Text segment below:

- This evidence-based review addresses management for people with inherited pathogenic genetic variants associated with increased risk for gynecologic cancer.
Why this matters
- With the advance of genetic testing for certain pathogenic variants associated with increased risk for gynecologic cancer, guidance is needed to optimize care in this unique population.
- By the age of 70 years, BReast CAncer gene 1 (BRCA1) carriers have a 39%-46% chance of developing ovarian cancer, and BRCA2 carriers have a 10%-27% chance.
- Currently, risk-reducing surgery (salpingo-oophorectomy) is recommended at the age of 35-45 years or when childbearing is complete.
- Surveillance: few options, consider serial transvaginal ultrasound and CA-125.
- Chemoprevention: oral contraceptive pills reduce the risk for ovarian cancer by 50%.
- Risk-reducing surgical options: salpingo-oophorectomy reduces the risk by 70%-85%.

End of Text segment.
Data listing below:

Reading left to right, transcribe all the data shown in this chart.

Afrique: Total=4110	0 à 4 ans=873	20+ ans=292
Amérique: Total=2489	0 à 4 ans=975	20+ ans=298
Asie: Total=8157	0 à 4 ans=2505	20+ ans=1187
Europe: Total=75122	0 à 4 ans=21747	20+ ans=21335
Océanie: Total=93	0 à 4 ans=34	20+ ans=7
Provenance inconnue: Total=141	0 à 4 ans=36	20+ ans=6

End of Data listing.

About this task:
Continue the review on managing inherited gynecologic cancer risk, starting after its last line. The rows were taken from a different source than the review.

Result of this task:
- Fertility preservation: consider oocyte preservation, embryo preservation, donor oocytes, gestational carriers, and adoption if undergoing surgical premature menopause.
- Genetic testing of embryos: prior to embryo transfer.
- Hormone replacement therapy can be considered for women with premature surgical menopause.
- Collaboration between gynecologic oncologists and reproductive endocrinologists will advance and improve quality of care.
- Evidence-based review and recommendations.
- Funding: None disclosed.
- Based on current evidence, the recommendations may change.